In normal functioning, MUC-4 is known to play anti-adhesive roles in the body, such as in lubricating the reproductive lining. It is also found in the respiratory tract - particularly in the trachea and lung - and the digestive tract - in the esophagus and colon - as well as in the visual and auditory systems. In these roles, MUC-4 serves to protect and lubricate the epithelium, which facilitates transport and traps foreign particles. One example of its function in the reproductive lining relates to blastocyst implantation resulting from MUC4 downregulation. It is found to be overexpressed during the luteal phase of menstruation. MUC-4 may also have a role in fetal morphogenic development. MUC-4 is not found in the gallbladder, pancreas, or liver except in abnormal conditions such as cancer. MUC-4, however, may normally be found in bodily fluids like saliva, tears, and milk. In the soluble form, MUC-4 appears to lubricate the epithelial mucosa.

=== Disease ===
MUC-4 is thought to play a role in cancer progression by repressing apoptosis and consequently increasing tumor cell proliferation. The molecular mechanism is thought to be through a MUC-4 complex with ERBB2 receptors, which alters downstream signaling and down regulates CDKN1B. The beta subunit of MUC-4 appears to serve as a ligand that causes the phosphorylation of ErbB2, but does not activate the MAPK or AKT pathways. MUC-4 may also affect HER2 signaling, and result in its stabilization. As a mucin, MUC-4 also alters adhesive properties of the cell. When overexpressed, the disorganization of mucins may reduce adhesion to other cells as well as the extracellular matrix, promoting cancer cell migration and metastasis.

== Role in cancer ==

=== Pancreatic ===

MUC4 is often overexpressed in pancreatic adenocarcinomas and has been shown to promote tumor growth and metastasis, though the mechanism by which it does so is not known. MUC4 detection is emerging as a method to diagnose pancreatic cancer, especially since MUC4 is not detectably expressed in normal pancreas and increased expression of MUC-4 suggests a greater progression of the disease. Scientists have recently experimented with MUC4 inhibition in pancreatic cancer using drug delivery methods such as microRNAs. Such efforts have been successful at reducing EGF receptor expression, its downstream signaling, and consequently malignant behavior of the cancer cell such as migration, invasion, and cell detachment.
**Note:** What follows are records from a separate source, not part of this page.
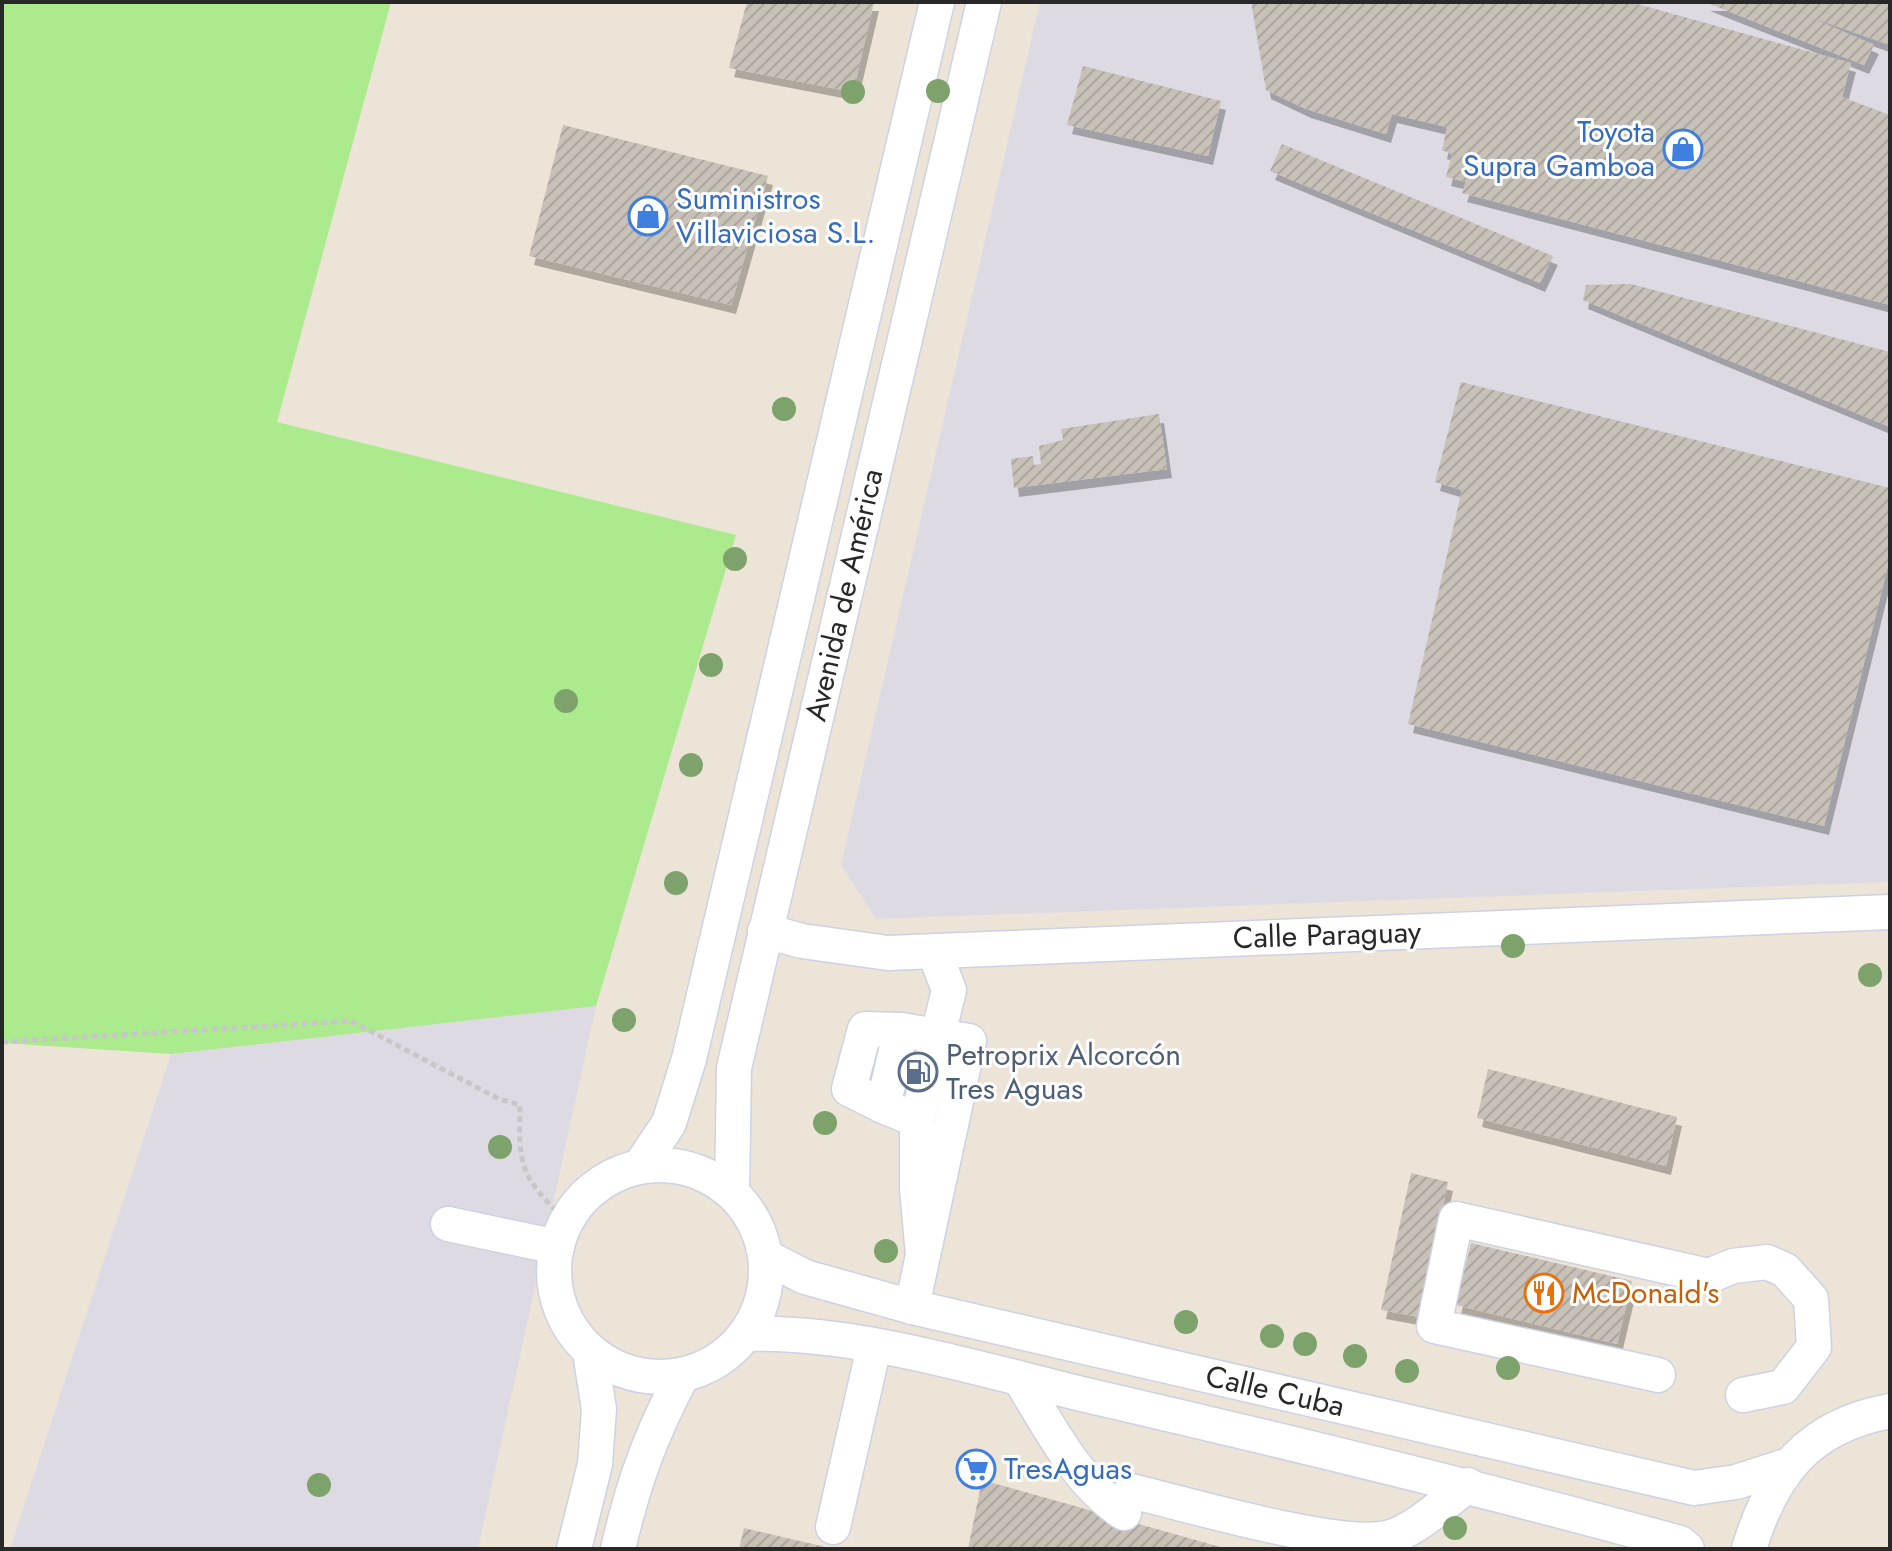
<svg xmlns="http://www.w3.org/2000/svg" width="1892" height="1551" font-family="Jost,sans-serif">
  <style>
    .industrial { fill: #dddae4 }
    .grass { fill: #abea8d }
    .building { fill: url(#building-hatch); filter: url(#shadow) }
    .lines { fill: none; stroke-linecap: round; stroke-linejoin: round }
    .minor-casing { stroke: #cdd1e3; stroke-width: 37 }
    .path { stroke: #c7c7c7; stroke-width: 5; stroke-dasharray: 6 4; stroke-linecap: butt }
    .minor { stroke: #fff; stroke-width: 34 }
    .tree { fill: #7da26b }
    .labels { text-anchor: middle; stroke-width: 6; stroke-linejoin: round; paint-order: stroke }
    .shop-label { font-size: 30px; fill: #366cbe; stroke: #fff; text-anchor: start }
    .street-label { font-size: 30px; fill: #282828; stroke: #fff }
    .service-label { font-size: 30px; fill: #4e5e75; stroke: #fff; text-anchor: start }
    .food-label { font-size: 30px; fill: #c56008; stroke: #fff; text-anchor: start }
  </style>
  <defs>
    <pattern id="building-hatch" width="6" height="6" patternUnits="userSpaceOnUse" patternTransform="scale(2)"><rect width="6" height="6" fill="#c8c1b8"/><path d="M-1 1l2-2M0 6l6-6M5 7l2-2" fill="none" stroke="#aca69e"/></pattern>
    <filter id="shadow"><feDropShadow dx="5" dy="9" stdDeviation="0" flood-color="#0004"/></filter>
  </defs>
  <rect width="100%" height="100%" fill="#ede4d8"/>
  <g class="industrial">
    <path d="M1040 2H1890V882L876 919 841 865 843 856Z"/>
    <path d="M596 1006 478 1549H10L171 1054Z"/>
  </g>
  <path class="grass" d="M2 2H391L277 422 736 535 596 1006 171 1054 2 1043Z"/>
  <g class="building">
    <path d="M747 2H874L853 92 729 68Z"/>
    <path d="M1251 2H1630L1851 63 1842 97 1890 115V305L1462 193 1466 182 1446 177 1452 154 1442 150 1447 127 1392 114 1386 134 1306 109 1266 90Z"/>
    <path d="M1705 2H1890V45L1805 15 1874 45 1864 65Z"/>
    <path d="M1083 66 1221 101 1208 156 1067 125Z"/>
    <path d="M563 125 768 176 731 305 529 256Z"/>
    <path d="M1282 144 1553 256 1540 283 1270 171Z"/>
    <path d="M1631 284 1890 352V427L1583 300 1586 285Z"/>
    <path d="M1461 382 1890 488V557L1824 826 1408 724 1462 490 1435 482Z"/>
    <path d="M1159 414 1167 469 1014 488 1011 459 1033 456 1034 465 1041 464 1039 446 1063 440 1061 429Z"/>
    <path d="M1488 1069 1677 1117 1666 1166 1477 1118Z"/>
    <path d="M1411 1173 1448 1182 1419 1317 1381 1310Z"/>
    <path d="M1471 1243 1632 1281 1617 1344 1456 1305Z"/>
    <path d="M982 1480 1224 1548 1223 1549H968Z"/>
    <path d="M744 1528 830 1548V1549H739Z"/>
  </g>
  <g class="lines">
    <defs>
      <g id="minor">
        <path d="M765 931 802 941 888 953 1890 912"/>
        <path d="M883 1106 849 1089 865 1029 901 1030"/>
        <path d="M917 1120 883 1106 901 1030 969 1041 923 1255"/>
        <circle cx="660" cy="1271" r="106"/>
        <path d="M641 1165 669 1123 689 1059 937 2"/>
        <path d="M732 1192 734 1068 984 2"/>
        <path d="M448 1224 557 1247"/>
        <path d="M766 1257 805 1277 912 1307 1694 1488 1736 1482 1789 1465"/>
        <path d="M912 1307 923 1255 917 1189V1120L949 990 934 951"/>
        <path d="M747 1334C858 1331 978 1369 1086 1395 1285 1441 1483 1489 1680 1543L1687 1549"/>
        <path d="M1658 1375 1434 1326 1456 1219 1709 1276 1733 1266 1767 1262 1785 1270 1811 1299 1814 1347 1783 1387 1743 1395"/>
        <path d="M1020 1379C1049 1426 1077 1483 1124 1513"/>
        <path d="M1131 1491C1186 1504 1344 1551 1391 1537 1418 1528 1445 1502 1468 1485"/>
        <path d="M833 1527 874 1347"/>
        <path d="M574 1549 595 1464 599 1409 590 1352"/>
        <path d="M618 1549C633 1484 650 1436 682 1376"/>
        <path d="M1749 1549C1772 1473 1808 1426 1890 1411"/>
      </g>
    </defs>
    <use href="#minor" class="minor-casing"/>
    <path class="path" d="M2 1042 351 1021 499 1099 520 1105C519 1158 518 1175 558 1212"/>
    <use href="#minor" class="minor"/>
  </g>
  <g class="tree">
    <circle cx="938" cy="91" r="12"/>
    <circle cx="853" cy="92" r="12"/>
    <circle cx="784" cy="409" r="12"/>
    <circle cx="735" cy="559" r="12"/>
    <circle cx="711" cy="665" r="12"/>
    <circle cx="566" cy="701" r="12"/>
    <circle cx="691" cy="765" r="12"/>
    <circle cx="676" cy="883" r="12"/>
    <circle cx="1513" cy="946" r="12"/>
    <circle cx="1870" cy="975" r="12"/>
    <circle cx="624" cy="1020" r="12"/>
    <circle cx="825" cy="1123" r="12"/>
    <circle cx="500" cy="1147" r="12"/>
    <circle cx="886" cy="1251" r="12"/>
    <circle cx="1186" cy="1322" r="12"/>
    <circle cx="1272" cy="1336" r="12"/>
    <circle cx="1305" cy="1344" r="12"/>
    <circle cx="1355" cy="1356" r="12"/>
    <circle cx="1508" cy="1368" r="12"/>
    <circle cx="1407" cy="1371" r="12"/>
    <circle cx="319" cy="1485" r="12"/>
    <circle cx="1455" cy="1528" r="12"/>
  </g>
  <defs>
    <symbol id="shop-ring" viewBox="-11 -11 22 22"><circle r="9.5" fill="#fff" stroke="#3f7fe0" stroke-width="1.5"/><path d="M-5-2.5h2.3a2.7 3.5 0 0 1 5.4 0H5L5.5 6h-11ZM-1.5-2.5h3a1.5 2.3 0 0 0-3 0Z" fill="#3f7fe0"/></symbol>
    <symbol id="fuel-ring" viewBox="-11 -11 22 22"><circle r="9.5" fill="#fff" stroke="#5c6f8a" stroke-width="1.5"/><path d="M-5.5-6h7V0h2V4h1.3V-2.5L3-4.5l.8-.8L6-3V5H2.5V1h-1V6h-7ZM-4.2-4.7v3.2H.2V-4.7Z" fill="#5c6f8a"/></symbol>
    <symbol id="restaurant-ring" viewBox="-11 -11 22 22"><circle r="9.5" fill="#fff" stroke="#e8710a" stroke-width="1.5"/><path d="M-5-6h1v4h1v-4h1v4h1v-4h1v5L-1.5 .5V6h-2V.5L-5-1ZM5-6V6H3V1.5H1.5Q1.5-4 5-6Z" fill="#e8710a"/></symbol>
    <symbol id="supermarket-ring" viewBox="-11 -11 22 22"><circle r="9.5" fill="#fff" stroke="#3f7fe0" stroke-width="1.5"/><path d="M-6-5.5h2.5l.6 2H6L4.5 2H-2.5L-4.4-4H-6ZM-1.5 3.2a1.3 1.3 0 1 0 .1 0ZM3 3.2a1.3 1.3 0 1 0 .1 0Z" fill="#3f7fe0"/></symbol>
  </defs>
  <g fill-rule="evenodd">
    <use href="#shop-ring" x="1661" y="127" width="44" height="44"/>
    <use href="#shop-ring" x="626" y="194" width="44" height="44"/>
    <use href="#fuel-ring" x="896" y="1050" width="44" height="44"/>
    <use href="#restaurant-ring" x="1522" y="1271" width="44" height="44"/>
    <use href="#supermarket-ring" x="954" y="1447" width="44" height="44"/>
  </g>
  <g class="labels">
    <g class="shop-label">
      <text x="1655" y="142" text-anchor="end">Toyota<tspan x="1655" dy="34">Supra Gamboa</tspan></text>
      <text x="676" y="209">Suministros<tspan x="676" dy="34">Villaviciosa S.L.</tspan></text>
      <text x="1004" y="1479">TresAguas</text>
    </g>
    <g class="street-label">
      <text transform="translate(844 595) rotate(-77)" y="10">Avenida de América</text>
      <text transform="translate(1327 935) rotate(-2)" y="10">Calle Paraguay</text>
      <text transform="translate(1275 1391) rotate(13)" y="10">Calle Cuba</text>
    </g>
    <g class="service-label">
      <text x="946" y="1065">Petroprix Alcorcón<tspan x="946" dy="34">Tres Aguas</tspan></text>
    </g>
    <g class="food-label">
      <text x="1572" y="1303">McDonald's</text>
    </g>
  </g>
  <rect width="1892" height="1551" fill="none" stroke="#282828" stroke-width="8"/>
</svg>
Bile acids have been found to stimulate carcinogenesis in pancreatic ductal adenocarcinoma cells through increased expression of MUC4.

=== Esophageal ===

MUC4 expression in esophageal cancer often leads to increased tumor proliferation and migration. Like with prostate cancer, increased expression of MUC4 suggests greater development of esophageal cancer. Bile acids present in gastroesophageal reflux disease are thought to contribute to this over-expression of MUC4. By inhibiting MUC-4, scientists have been able to reduce cancer cell proliferation, migration, and tumor size as well as reduce protein S100A4 expression, presenting MUC-4 as a good therapeutic target for the treatment of esophageal cancer.

=== Breast ===

Unlike pancreatic and esophageal cancers, MUC4 expression is suppressed in the primary tumor when compared to normal cells. It, however, is found to be overexpressed in lymph node metastases. The initial reduction in MUC-4 appears to promote the transition to the primary tumor, but its subsequent increase in expression facilitate metastasis and ultimately increased malignancy

=== Other ===

MUC4 is found to be overexpressed in papillary thyroid carcinoma, and could serve as a potential marker of malignancy and prognosis. MUC-4 is also found to be a very sensitive and specific marker in low-grade fibromyxoid sarcoma.
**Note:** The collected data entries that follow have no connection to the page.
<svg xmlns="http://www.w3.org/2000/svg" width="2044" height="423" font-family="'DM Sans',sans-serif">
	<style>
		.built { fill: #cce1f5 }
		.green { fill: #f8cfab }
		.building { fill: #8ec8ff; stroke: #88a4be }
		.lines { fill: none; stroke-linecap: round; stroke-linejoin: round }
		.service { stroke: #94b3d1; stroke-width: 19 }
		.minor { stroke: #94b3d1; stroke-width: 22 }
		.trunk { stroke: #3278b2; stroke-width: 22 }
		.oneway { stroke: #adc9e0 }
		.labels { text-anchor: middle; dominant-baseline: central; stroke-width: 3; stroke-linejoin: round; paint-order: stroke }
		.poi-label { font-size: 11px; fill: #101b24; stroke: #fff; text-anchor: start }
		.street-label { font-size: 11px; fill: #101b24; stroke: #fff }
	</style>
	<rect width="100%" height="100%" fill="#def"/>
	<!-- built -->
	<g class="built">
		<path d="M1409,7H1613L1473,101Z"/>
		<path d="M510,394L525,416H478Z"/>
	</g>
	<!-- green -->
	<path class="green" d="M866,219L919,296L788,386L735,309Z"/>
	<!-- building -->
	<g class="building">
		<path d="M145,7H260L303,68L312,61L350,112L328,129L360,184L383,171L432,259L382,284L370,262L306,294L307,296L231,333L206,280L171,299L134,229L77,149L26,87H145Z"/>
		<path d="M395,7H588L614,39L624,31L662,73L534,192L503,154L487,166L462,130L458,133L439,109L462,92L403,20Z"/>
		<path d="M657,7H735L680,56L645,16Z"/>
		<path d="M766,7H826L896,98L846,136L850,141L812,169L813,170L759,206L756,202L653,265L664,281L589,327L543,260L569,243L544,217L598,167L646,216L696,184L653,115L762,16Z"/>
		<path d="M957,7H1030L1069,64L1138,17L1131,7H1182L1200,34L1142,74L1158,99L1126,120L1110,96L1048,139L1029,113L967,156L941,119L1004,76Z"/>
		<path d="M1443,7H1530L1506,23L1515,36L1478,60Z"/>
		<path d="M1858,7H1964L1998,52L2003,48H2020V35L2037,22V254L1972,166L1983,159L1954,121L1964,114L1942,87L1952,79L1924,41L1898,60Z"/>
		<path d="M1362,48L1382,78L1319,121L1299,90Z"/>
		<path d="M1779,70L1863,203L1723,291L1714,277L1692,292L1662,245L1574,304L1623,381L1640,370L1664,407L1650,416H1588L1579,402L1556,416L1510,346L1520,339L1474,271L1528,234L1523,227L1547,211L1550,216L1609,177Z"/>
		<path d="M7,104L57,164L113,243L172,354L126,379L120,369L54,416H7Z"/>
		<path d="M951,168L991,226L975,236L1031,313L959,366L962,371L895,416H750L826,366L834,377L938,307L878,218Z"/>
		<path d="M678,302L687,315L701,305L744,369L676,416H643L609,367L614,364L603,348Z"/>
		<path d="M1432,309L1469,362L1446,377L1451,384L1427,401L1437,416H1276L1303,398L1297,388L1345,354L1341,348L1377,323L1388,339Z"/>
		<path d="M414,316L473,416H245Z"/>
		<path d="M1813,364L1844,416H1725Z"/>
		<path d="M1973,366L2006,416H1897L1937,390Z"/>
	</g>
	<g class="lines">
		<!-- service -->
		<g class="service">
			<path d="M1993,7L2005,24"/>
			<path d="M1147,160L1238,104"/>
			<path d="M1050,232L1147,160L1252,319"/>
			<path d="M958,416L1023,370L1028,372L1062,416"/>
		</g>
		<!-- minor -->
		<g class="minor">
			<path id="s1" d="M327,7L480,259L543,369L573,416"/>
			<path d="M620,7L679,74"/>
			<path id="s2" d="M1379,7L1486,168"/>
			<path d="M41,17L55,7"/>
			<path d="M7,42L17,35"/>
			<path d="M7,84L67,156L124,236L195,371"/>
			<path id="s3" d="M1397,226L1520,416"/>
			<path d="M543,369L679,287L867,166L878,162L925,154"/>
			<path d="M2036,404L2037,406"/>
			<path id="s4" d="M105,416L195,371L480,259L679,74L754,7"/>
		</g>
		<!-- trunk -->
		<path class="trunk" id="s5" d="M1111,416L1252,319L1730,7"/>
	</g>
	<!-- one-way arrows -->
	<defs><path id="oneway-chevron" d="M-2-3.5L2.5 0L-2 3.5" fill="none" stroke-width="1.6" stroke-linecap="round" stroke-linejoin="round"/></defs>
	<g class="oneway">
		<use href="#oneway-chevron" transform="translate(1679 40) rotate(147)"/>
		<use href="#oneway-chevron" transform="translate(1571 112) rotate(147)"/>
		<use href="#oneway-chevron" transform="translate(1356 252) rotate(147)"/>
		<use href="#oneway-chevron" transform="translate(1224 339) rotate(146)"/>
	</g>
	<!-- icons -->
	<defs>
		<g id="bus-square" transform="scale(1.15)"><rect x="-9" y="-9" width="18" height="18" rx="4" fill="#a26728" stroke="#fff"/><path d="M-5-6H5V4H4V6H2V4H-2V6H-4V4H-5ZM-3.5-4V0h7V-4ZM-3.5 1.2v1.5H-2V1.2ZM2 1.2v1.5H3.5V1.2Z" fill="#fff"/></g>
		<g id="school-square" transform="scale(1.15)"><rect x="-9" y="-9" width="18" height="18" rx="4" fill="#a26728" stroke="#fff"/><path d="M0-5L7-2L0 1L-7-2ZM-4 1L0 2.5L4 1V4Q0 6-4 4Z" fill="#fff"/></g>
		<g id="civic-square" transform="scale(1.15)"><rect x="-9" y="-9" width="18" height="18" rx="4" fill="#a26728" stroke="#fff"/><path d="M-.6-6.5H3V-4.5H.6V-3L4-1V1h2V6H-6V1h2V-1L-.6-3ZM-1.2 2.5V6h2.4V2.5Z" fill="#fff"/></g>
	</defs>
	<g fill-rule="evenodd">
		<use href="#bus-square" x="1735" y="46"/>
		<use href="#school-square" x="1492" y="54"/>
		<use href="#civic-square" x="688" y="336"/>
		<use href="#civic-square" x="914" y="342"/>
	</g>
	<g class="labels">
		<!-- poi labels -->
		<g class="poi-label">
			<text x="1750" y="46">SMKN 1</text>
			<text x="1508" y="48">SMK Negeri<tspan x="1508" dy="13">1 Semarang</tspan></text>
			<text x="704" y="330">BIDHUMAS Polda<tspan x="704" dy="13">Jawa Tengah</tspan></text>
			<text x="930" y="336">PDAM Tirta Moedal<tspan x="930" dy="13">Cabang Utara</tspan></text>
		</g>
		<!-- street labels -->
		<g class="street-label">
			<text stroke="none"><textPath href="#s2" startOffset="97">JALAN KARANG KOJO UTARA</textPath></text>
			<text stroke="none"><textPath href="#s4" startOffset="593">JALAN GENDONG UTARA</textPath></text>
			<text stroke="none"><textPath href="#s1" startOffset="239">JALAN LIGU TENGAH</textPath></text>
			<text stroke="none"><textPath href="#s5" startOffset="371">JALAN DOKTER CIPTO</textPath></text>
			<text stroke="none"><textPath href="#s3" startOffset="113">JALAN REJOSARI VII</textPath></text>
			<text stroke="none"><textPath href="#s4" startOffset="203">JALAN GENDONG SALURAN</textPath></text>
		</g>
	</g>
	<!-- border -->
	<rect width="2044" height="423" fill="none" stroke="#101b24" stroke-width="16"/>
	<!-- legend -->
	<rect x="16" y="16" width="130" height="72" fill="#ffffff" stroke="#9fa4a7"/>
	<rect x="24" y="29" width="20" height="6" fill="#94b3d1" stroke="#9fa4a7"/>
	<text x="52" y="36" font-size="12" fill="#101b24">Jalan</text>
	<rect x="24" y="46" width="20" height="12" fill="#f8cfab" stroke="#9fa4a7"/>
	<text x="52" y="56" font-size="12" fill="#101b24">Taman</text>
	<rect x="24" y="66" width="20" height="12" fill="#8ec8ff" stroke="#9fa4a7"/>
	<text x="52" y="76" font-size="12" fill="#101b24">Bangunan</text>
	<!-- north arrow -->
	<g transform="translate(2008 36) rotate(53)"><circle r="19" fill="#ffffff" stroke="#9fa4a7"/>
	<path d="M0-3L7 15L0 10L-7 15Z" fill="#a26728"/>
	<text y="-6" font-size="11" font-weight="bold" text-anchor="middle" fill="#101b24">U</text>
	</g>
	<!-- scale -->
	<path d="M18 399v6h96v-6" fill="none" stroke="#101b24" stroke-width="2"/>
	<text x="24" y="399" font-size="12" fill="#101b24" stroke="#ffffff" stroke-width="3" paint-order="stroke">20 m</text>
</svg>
==Role in other diseases==

MUC-4 is also relevant to several other disease conditions. Polymorphisms in the MUC4 gene have been found to play a role in the progression of endometriosis and related infertility, as well as dysplastic cervical disorders. MUC-4 also has important roles in inflammatory bowel disease such as Crohn's disease and is found to be overexpressed in ulcerative colitis.